Di sinilah Pakistan merasa ā€˜terpanggil’. Apalagi dengan Turkiye, Arab Saudi, dan Pakistan sendiri yang mayoritas Sunni dan telah menjalin Pakta Pertahanan Strategis pada September 2025. Aliansi India-Israel, menurut para analis, otomatis berdampak langsung pada kalkulus strategis Islamabad di kawasan yang memang sudah rawan konflik.

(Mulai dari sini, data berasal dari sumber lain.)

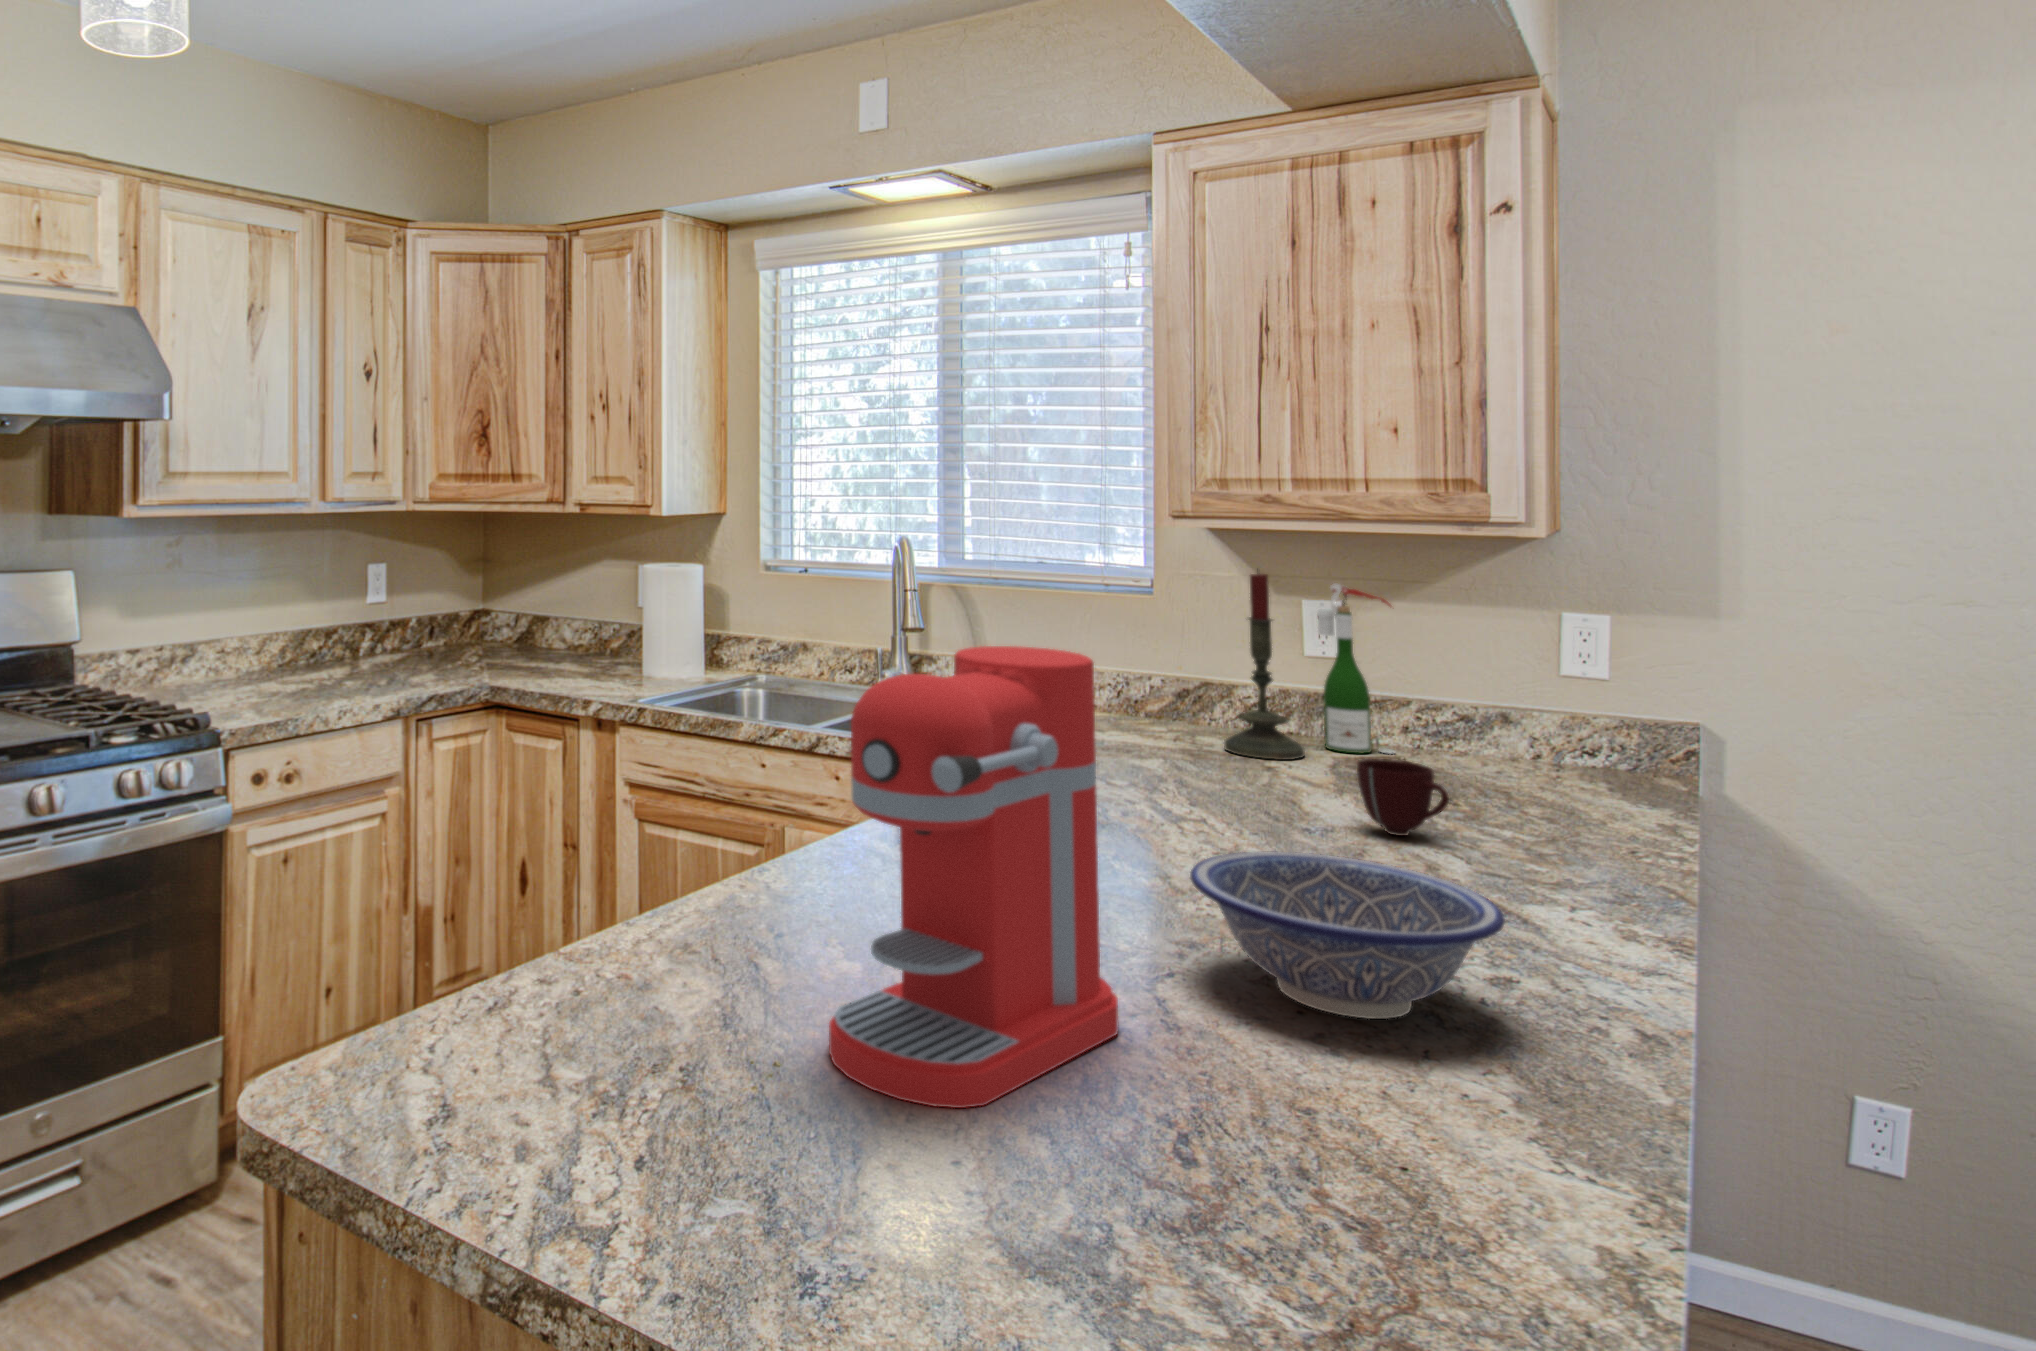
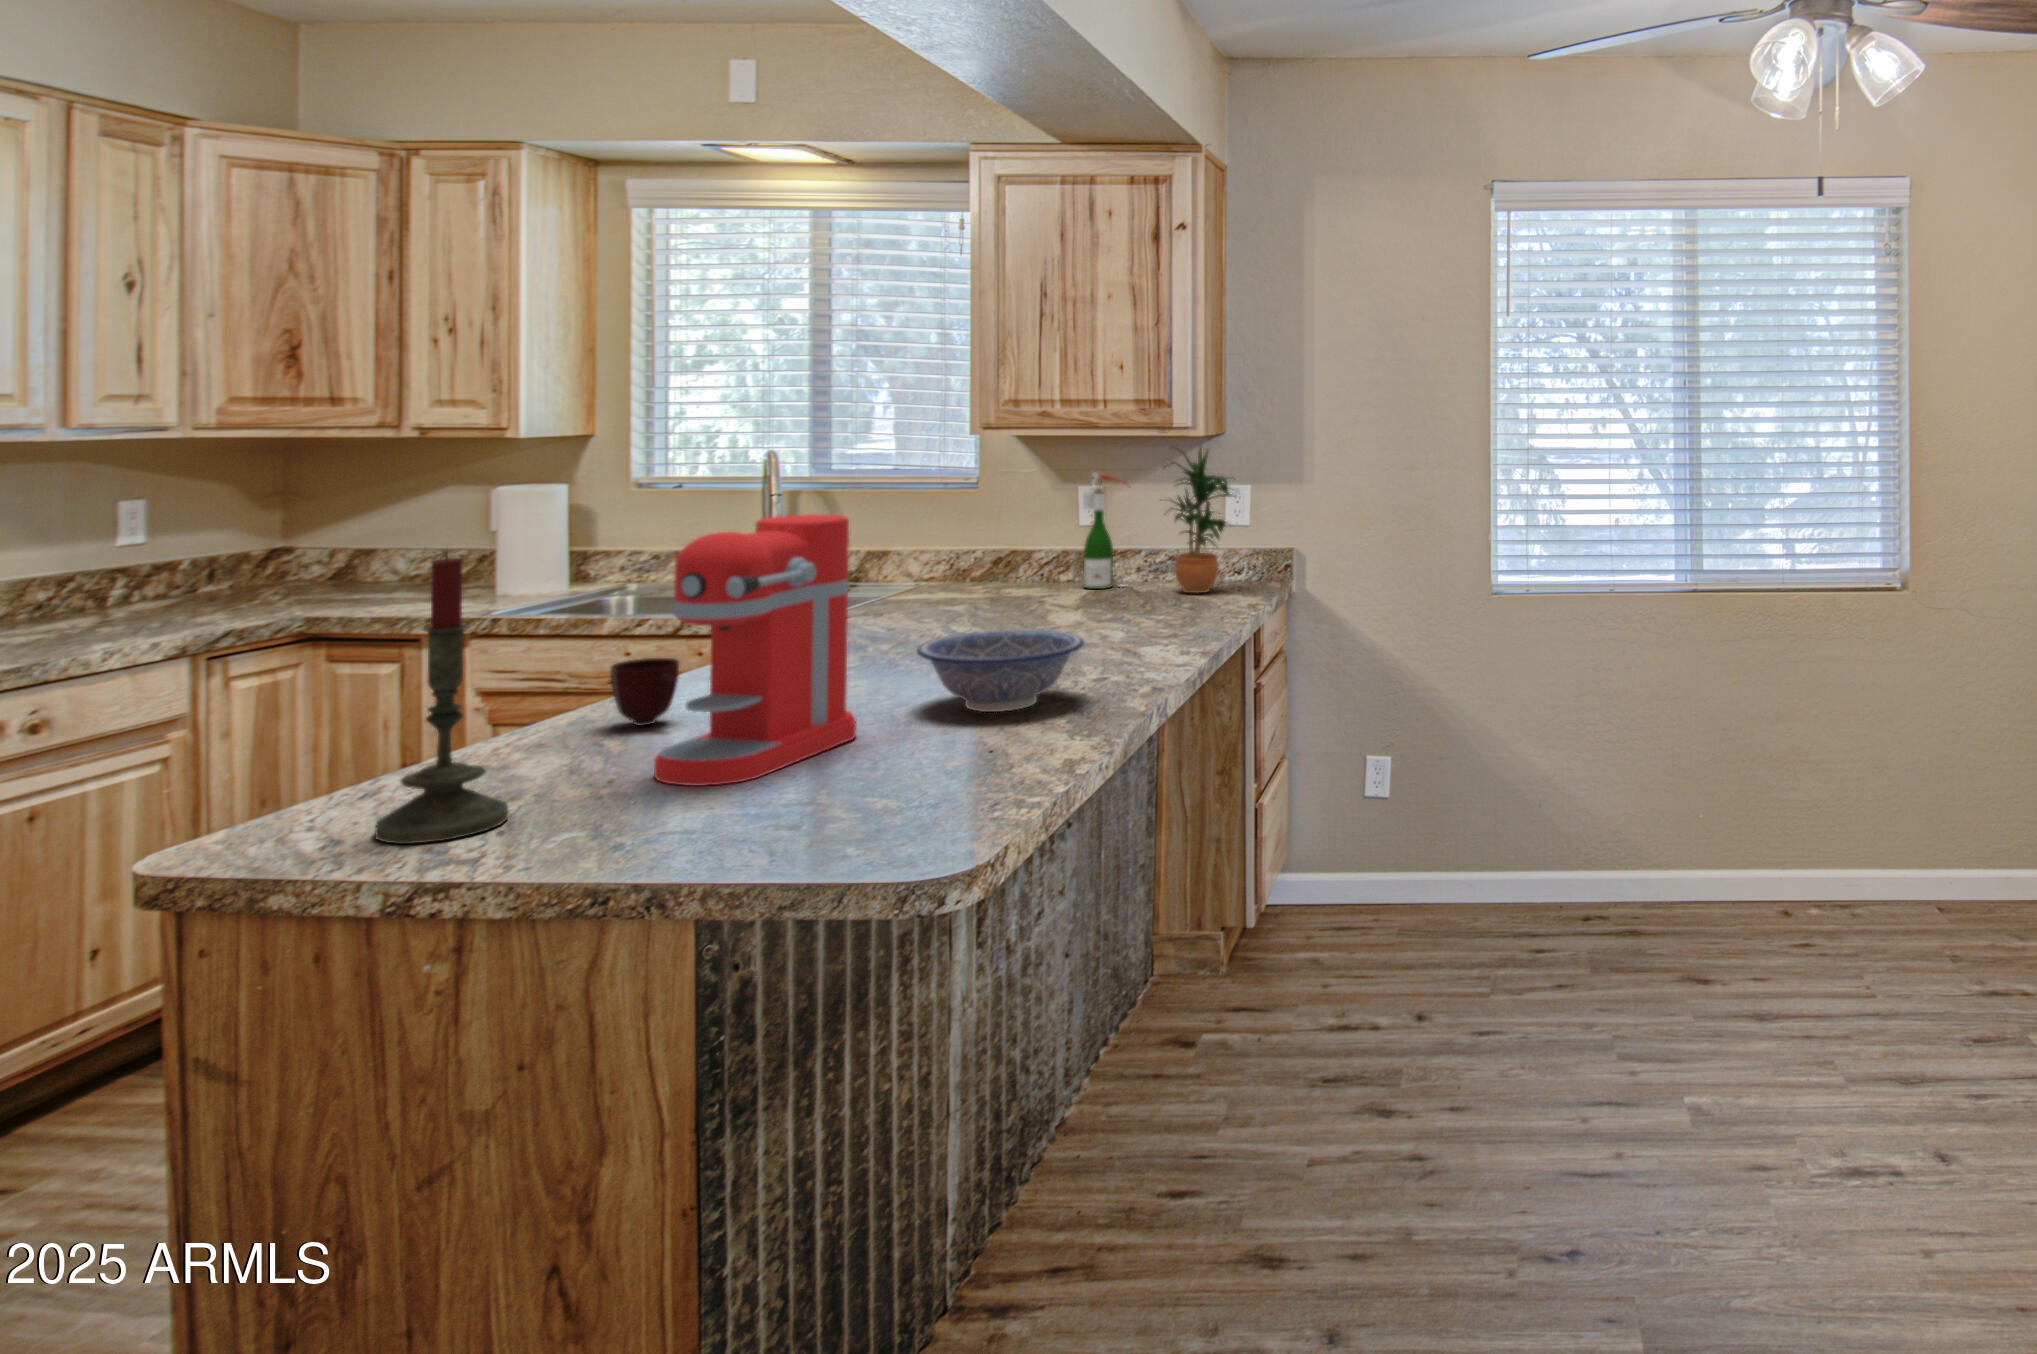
potted plant: none [1448,550,1607,783] -> present [1164,447,1232,593]
candle: present [1224,573,1305,760] -> present [375,552,508,844]
mug: present [1357,759,1449,836] -> present [610,658,679,726]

Sejak 2017, hubungan India-Israel memang melaju pesat. India kini jadi pelanggan senjata terbesar Israel. Agendanya pun tak main-main: pertahanan, kecerdasan buatan, komputasi kuantum, hingga keamanan siber. Bahkan, kerangka kerja rahasia baru siap membuka ekspor perangkat keras militer canggih yang sebelumnya terbatas dari Israel ke India. Kabarnya, mereka membahas sistem laser berkekuatan tinggi Iron Beam dan transfer teknologi pertahanan rudal Iron Dome untuk diproduksi di India.

Masood Khan, mantan duta besar Pakistan untuk AS dan PBB, menyebut kunjungan ini sebagai momen krusial. Ia menduga akan ada perjanjian strategis khusus yang bisa jadi tandingan pakta Pakistan-Arab Saudi. Sementara itu, Masood Khalid, mantan duta besar Pakistan untuk Tiongkok, menyoroti dimensi militer. Ia mengingatkan kembali penggunaan drone Israel oleh India dalam konflik Mei 2025 lalu.

Fenomena ini menunjukkan bagaimana India, yang ambisius menjadi kekuatan global, berupaya mengamankan kepentingannya dan mendapatkan teknologi militer mutakhir di tengah ketidakpastian geopolitik. Di sisi lain, Israel, meski diterpa isu HAM dan perang Gaza, berhasil memperkuat posisinya melalui aliansi strategis. Bagi Pakistan, ini jelas bukan berita baik. Mereka mungkin harus mengevaluasi ulang strategi keamanannya, mencari sekutu baru, atau bahkan meningkatkan kemampuan militernya sendiri untuk menghadapi potensi ketidakseimbangan kekuatan regional yang signifikan. Ketegangan di Asia Selatan diprediksi akan semakin memanas seiring dengan terbentuknya blok-blok kekuatan baru ini.